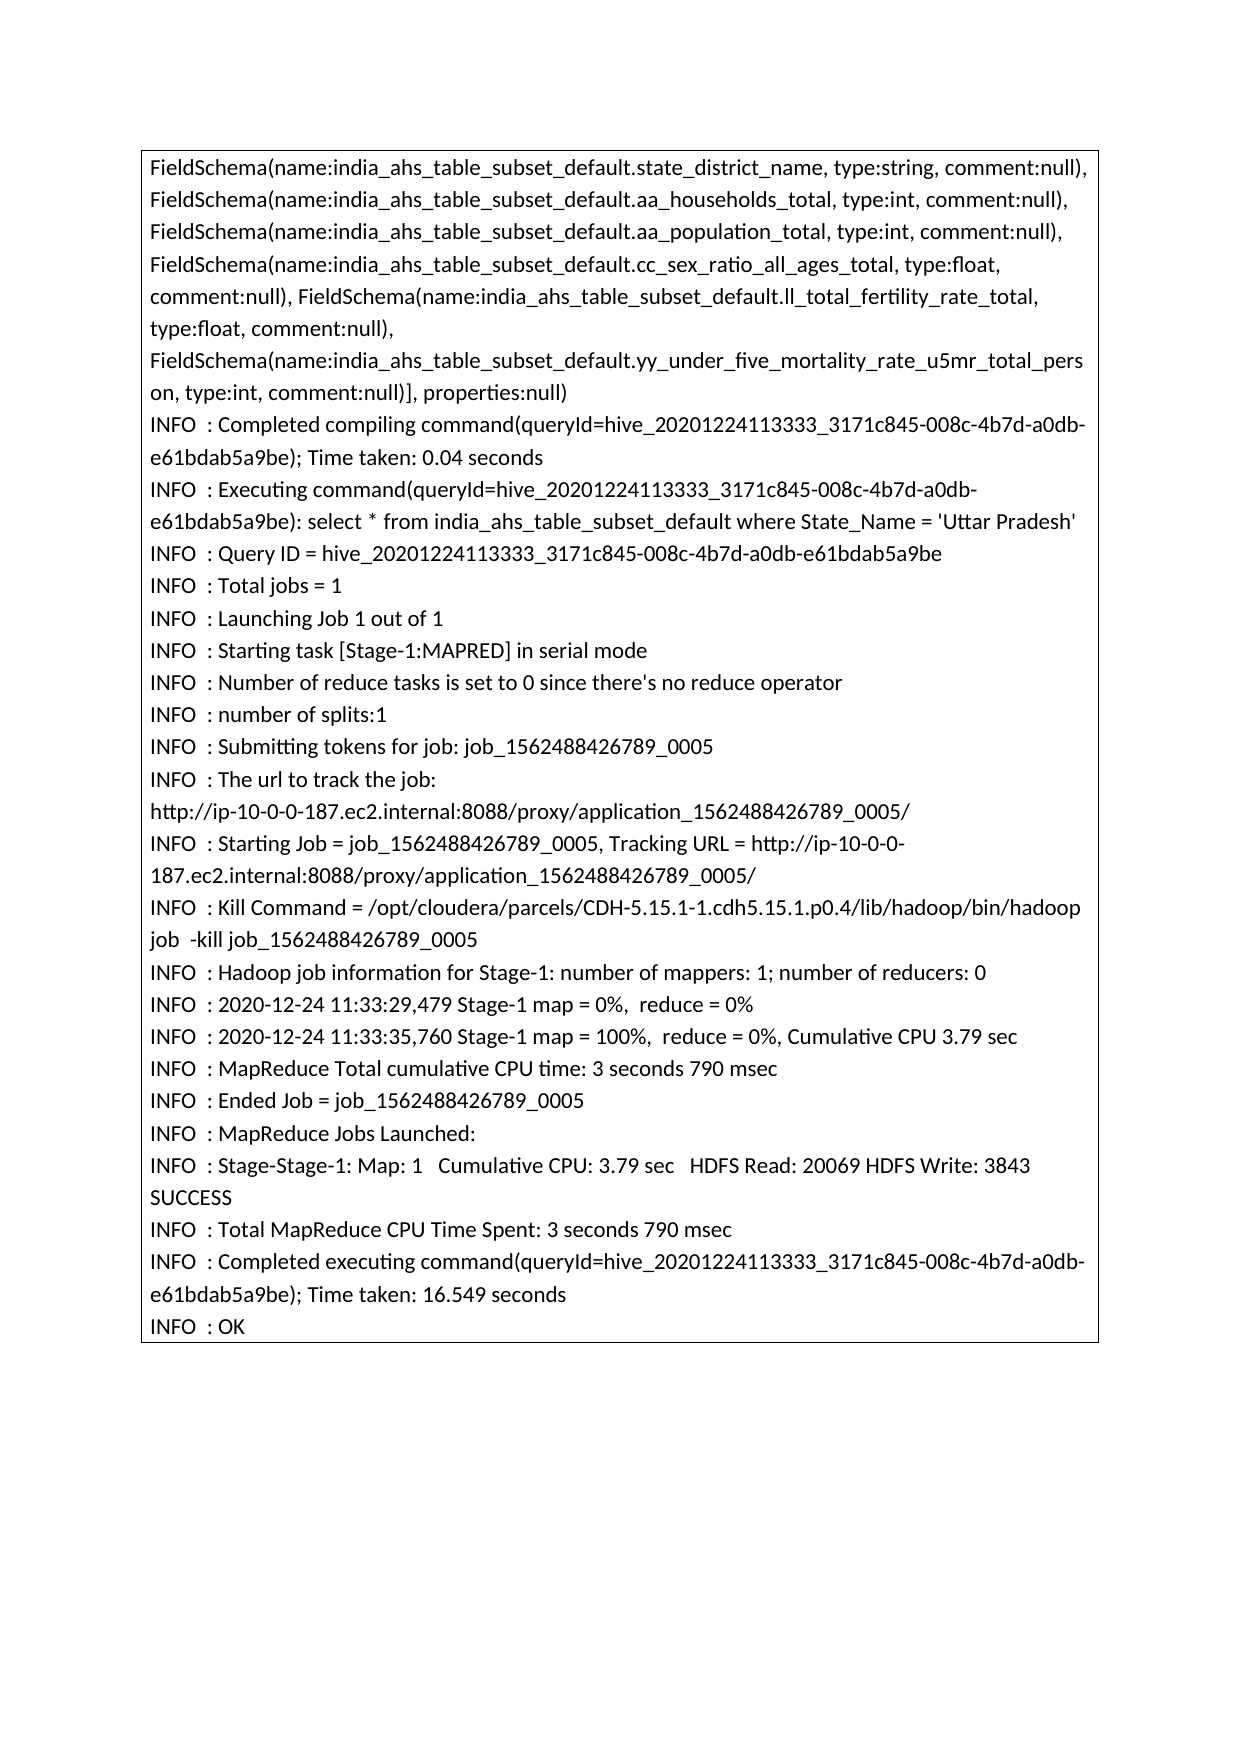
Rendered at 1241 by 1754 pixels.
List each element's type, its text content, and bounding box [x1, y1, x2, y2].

text INFO : Starting Job = job_1562488426789_0005, Tracking URL = http://ip-10-0-0-187.ec2.internal:8088/proxy/application_1562488426789_0005/ [142, 826, 1098, 889]
text INFO : Kill Command = /opt/cloudera/parcels/CDH-5.15.1-1.cdh5.15.1.p0.4/lib/hadoop/bin/hadoop job -kill job_1562488426789_0005 [142, 890, 1098, 954]
text INFO : Total MapReduce CPU Time Spent: 3 seconds 790 msec [142, 1212, 1098, 1243]
text INFO : Query ID = hive_20201224113333_3171c845-008c-4b7d-a0db-e61bdab5a9be [142, 536, 1098, 567]
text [142, 151, 1098, 406]
text INFO : number of splits:1 [142, 697, 1098, 728]
text INFO : Executing command(queryId=hive_20201224113333_3171c845-008c-4b7d-a0db-e61bdab5a9be): select * from india_ahs_table_subset_default where State_Name = 'Uttar Pradesh' [142, 472, 1098, 535]
text INFO : MapReduce Total cumulative CPU time: 3 seconds 790 msec [142, 1051, 1098, 1082]
text INFO : Number of reduce tasks is set to 0 since there's no reduce operator [142, 665, 1098, 696]
text INFO : 2020-12-24 11:33:35,760 Stage-1 map = 100%, reduce = 0%, Cumulative CPU 3.79 sec [142, 1019, 1098, 1050]
text INFO : Completed executing command(queryId=hive_20201224113333_3171c845-008c-4b7d-a0db-e61bdab5a9be); Time taken: 16.549 seconds [142, 1244, 1098, 1308]
text INFO : Launching Job 1 out of 1 [142, 601, 1098, 632]
text INFO : Hadoop job information for Stage-1: number of mappers: 1; number of reducers: 0 [142, 955, 1098, 986]
text INFO : Total jobs = 1 [142, 568, 1098, 599]
text INFO : 2020-12-24 11:33:29,479 Stage-1 map = 0%, reduce = 0% [142, 987, 1098, 1018]
text INFO : Starting task [Stage-1:MAPRED] in serial mode [142, 633, 1098, 664]
text INFO : Ended Job = job_1562488426789_0005 [142, 1083, 1098, 1114]
text INFO : The url to track the job: http://ip-10-0-0-187.ec2.internal:8088/proxy/application_1562488426789_0005/ [142, 762, 1098, 825]
text INFO : MapReduce Jobs Launched: [142, 1116, 1098, 1147]
text INFO : Completed compiling command(queryId=hive_20201224113333_3171c845-008c-4b7d-a0db-e61bdab5a9be); Time taken: 0.04 seconds [142, 407, 1098, 471]
text INFO : OK [142, 1309, 1098, 1342]
text INFO : Submitting tokens for job: job_1562488426789_0005 [142, 729, 1098, 761]
text INFO : Stage-Stage-1: Map: 1 Cumulative CPU: 3.79 sec HDFS Read: 20069 HDFS Write: 3843 SUCCESS [142, 1148, 1098, 1211]
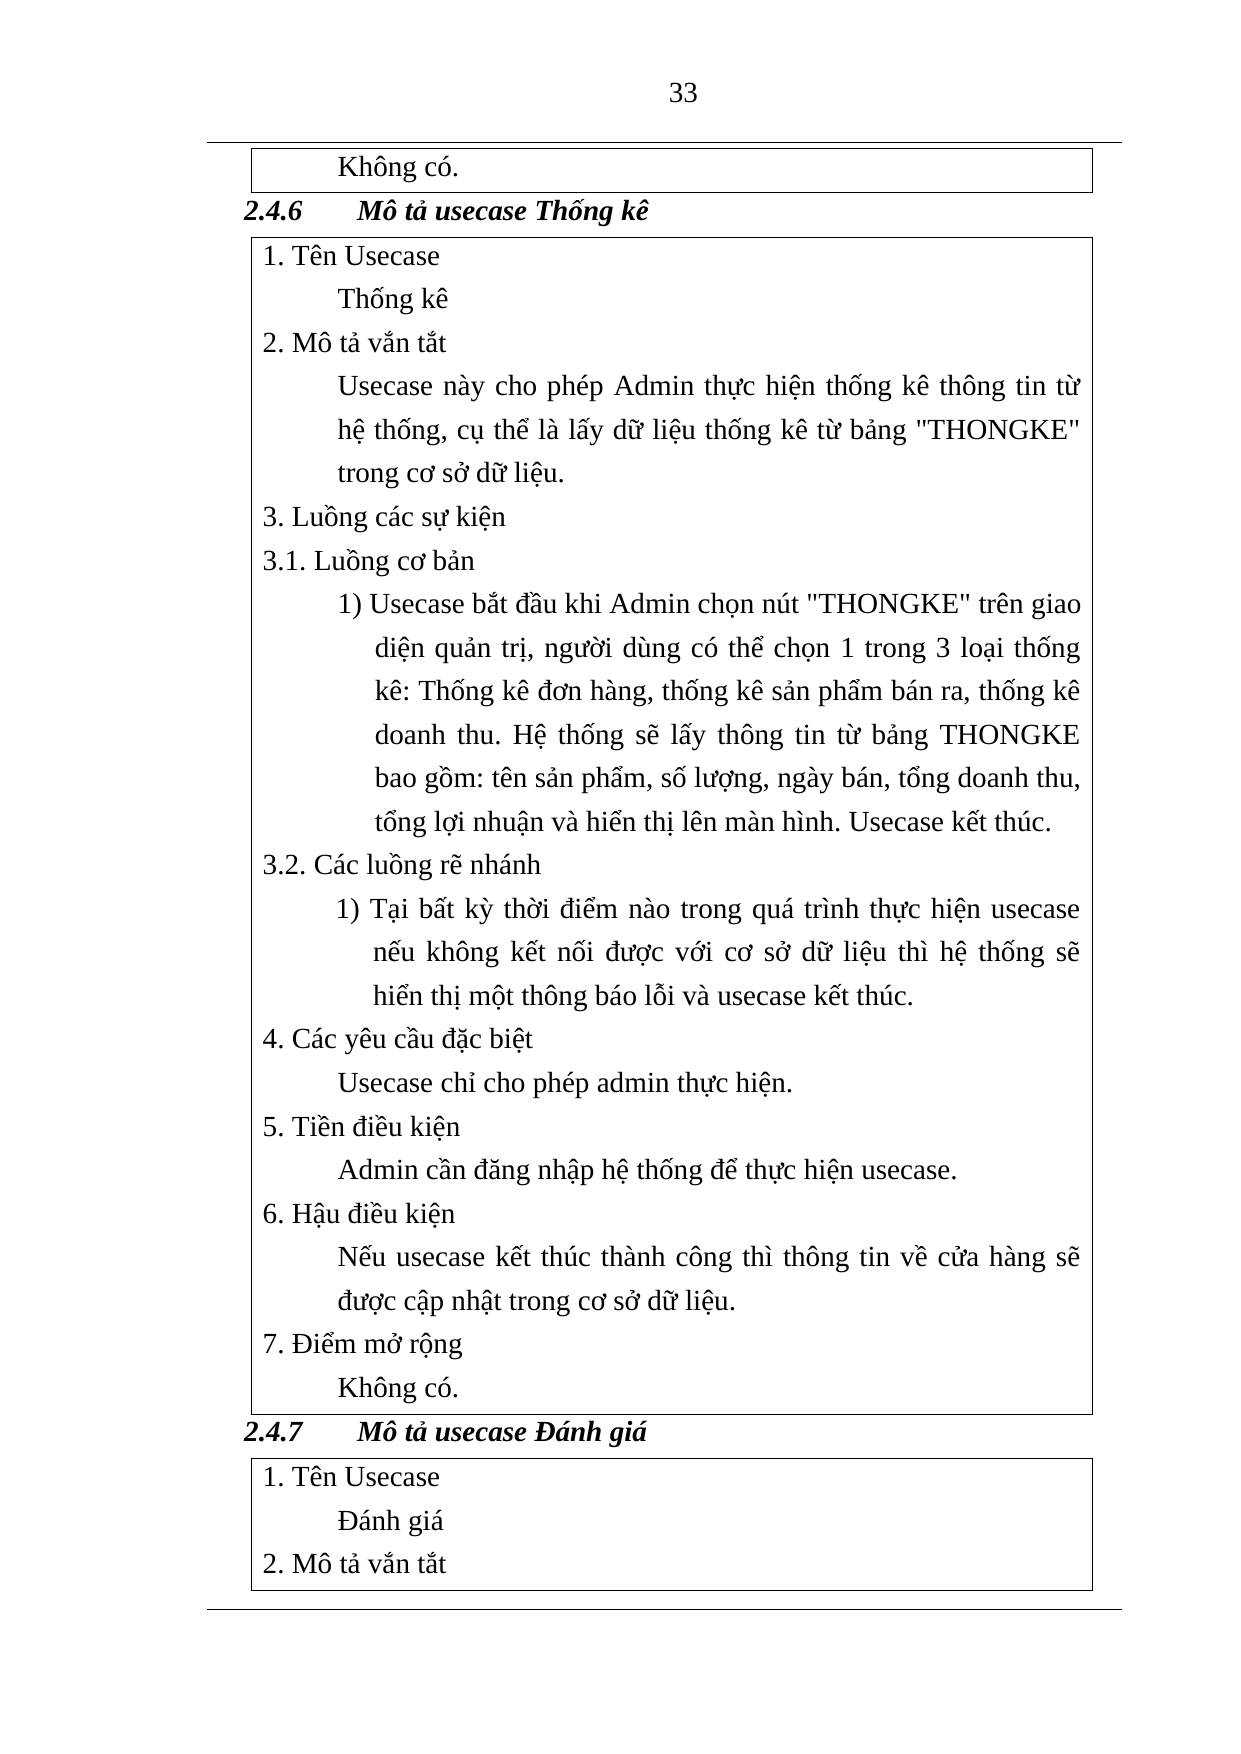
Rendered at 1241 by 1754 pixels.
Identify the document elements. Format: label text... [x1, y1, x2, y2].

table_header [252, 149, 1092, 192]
subtitle Mô tả usecase Đánh giá [207, 1414, 1122, 1448]
table_header 1. Tên Usecase Thống kê 2. Mô tả vắn tắt Usecase này cho phép Admin thực hiện thống kê thông tin từ hệ thống, cụ thể là lấy dữ liệu thống kê từ bảng "THONGKE" trong cơ sở dữ liệu. 3. Luồng các sự kiện 3.1. Luồng cơ bản 1) Usecase bắt đầu khi Admin chọn nút "THONGKE" trên giao diện quản trị, người dùng có thể chọn 1 trong 3 loại thống kê: Thống kê đơn hàng, thống kê sản phẩm bán ra, thống kê doanh thu. Hệ thống sẽ lấy thông tin từ bảng THONGKE bao gồm: tên sản phẩm, số lượng, ngày bán, tổng doanh thu, tổng lợi nhuận và hiển thị lên màn hình. Usecase kết thúc. 3.2. Các luồng rẽ nhánh 1) Tại bất kỳ thời điểm nào trong quá trình thực hiện usecase nếu không kết nối được với cơ sở dữ liệu thì hệ thống sẽ hiển thị một thông báo lỗi và usecase kết thúc. 4. Các yêu cầu đặc biệt Usecase chỉ cho phép admin thực hiện. 5. Tiền điều kiện Admin cần đăng nhập hệ thống để thực hiện usecase. 6. Hậu điều kiện Nếu usecase kết thúc thành công thì thông tin về cửa hàng sẽ được cập nhật trong cơ sở dữ liệu. 7. Điểm mở rộng Không có. [252, 238, 1092, 1413]
subtitle Mô tả usecase Thống kê [207, 193, 1122, 227]
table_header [252, 1459, 1092, 1590]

+++++

▶ [WORK TO COMPLETE] Set the entire listing down again, exact in every line, without any pictures.

▶ [SOLUTION TO THE EXERCISE]
Rendered at 1241 by 1754 pixels.
List each element's type, its text content, and bounding box [x1, y1, x2, y2].

text INFO : Starting Job = job_1562488426789_0005, Tracking URL = http://ip-10-0-0-187.ec2.internal:8088/proxy/application_1562488426789_0005/ [142, 826, 1098, 889]
text INFO : Kill Command = /opt/cloudera/parcels/CDH-5.15.1-1.cdh5.15.1.p0.4/lib/hadoop/bin/hadoop job -kill job_1562488426789_0005 [142, 890, 1098, 954]
text INFO : Total MapReduce CPU Time Spent: 3 seconds 790 msec [142, 1212, 1098, 1243]
text INFO : Query ID = hive_20201224113333_3171c845-008c-4b7d-a0db-e61bdab5a9be [142, 536, 1098, 567]
text [142, 151, 1098, 406]
text INFO : number of splits:1 [142, 697, 1098, 728]
text INFO : Executing command(queryId=hive_20201224113333_3171c845-008c-4b7d-a0db-e61bdab5a9be): select * from india_ahs_table_subset_default where State_Name = 'Uttar Pradesh' [142, 472, 1098, 535]
text INFO : MapReduce Total cumulative CPU time: 3 seconds 790 msec [142, 1051, 1098, 1082]
text INFO : Number of reduce tasks is set to 0 since there's no reduce operator [142, 665, 1098, 696]
text INFO : 2020-12-24 11:33:35,760 Stage-1 map = 100%, reduce = 0%, Cumulative CPU 3.79 sec [142, 1019, 1098, 1050]
text INFO : Completed executing command(queryId=hive_20201224113333_3171c845-008c-4b7d-a0db-e61bdab5a9be); Time taken: 16.549 seconds [142, 1244, 1098, 1308]
text INFO : Launching Job 1 out of 1 [142, 601, 1098, 632]
text INFO : Hadoop job information for Stage-1: number of mappers: 1; number of reducers: 0 [142, 955, 1098, 986]
text INFO : Total jobs = 1 [142, 568, 1098, 599]
text INFO : 2020-12-24 11:33:29,479 Stage-1 map = 0%, reduce = 0% [142, 987, 1098, 1018]
text INFO : Starting task [Stage-1:MAPRED] in serial mode [142, 633, 1098, 664]
text INFO : Ended Job = job_1562488426789_0005 [142, 1083, 1098, 1114]
text INFO : The url to track the job: http://ip-10-0-0-187.ec2.internal:8088/proxy/application_1562488426789_0005/ [142, 762, 1098, 825]
text INFO : MapReduce Jobs Launched: [142, 1116, 1098, 1147]
text INFO : Completed compiling command(queryId=hive_20201224113333_3171c845-008c-4b7d-a0db-e61bdab5a9be); Time taken: 0.04 seconds [142, 407, 1098, 471]
text INFO : OK [142, 1309, 1098, 1342]
text INFO : Submitting tokens for job: job_1562488426789_0005 [142, 729, 1098, 761]
text INFO : Stage-Stage-1: Map: 1 Cumulative CPU: 3.79 sec HDFS Read: 20069 HDFS Write: 3843 SUCCESS [142, 1148, 1098, 1211]
Rendered at 1241 by 1754 pixels.
Identify the document elements. Format: label text... [x1, y1, x2, y2].

table_header [252, 149, 1092, 192]
subtitle Mô tả usecase Đánh giá [207, 1414, 1122, 1448]
table_header 1. Tên Usecase Thống kê 2. Mô tả vắn tắt Usecase này cho phép Admin thực hiện thống kê thông tin từ hệ thống, cụ thể là lấy dữ liệu thống kê từ bảng "THONGKE" trong cơ sở dữ liệu. 3. Luồng các sự kiện 3.1. Luồng cơ bản 1) Usecase bắt đầu khi Admin chọn nút "THONGKE" trên giao diện quản trị, người dùng có thể chọn 1 trong 3 loại thống kê: Thống kê đơn hàng, thống kê sản phẩm bán ra, thống kê doanh thu. Hệ thống sẽ lấy thông tin từ bảng THONGKE bao gồm: tên sản phẩm, số lượng, ngày bán, tổng doanh thu, tổng lợi nhuận và hiển thị lên màn hình. Usecase kết thúc. 3.2. Các luồng rẽ nhánh 1) Tại bất kỳ thời điểm nào trong quá trình thực hiện usecase nếu không kết nối được với cơ sở dữ liệu thì hệ thống sẽ hiển thị một thông báo lỗi và usecase kết thúc. 4. Các yêu cầu đặc biệt Usecase chỉ cho phép admin thực hiện. 5. Tiền điều kiện Admin cần đăng nhập hệ thống để thực hiện usecase. 6. Hậu điều kiện Nếu usecase kết thúc thành công thì thông tin về cửa hàng sẽ được cập nhật trong cơ sở dữ liệu. 7. Điểm mở rộng Không có. [252, 238, 1092, 1413]
subtitle Mô tả usecase Thống kê [207, 193, 1122, 227]
table_header [252, 1459, 1092, 1590]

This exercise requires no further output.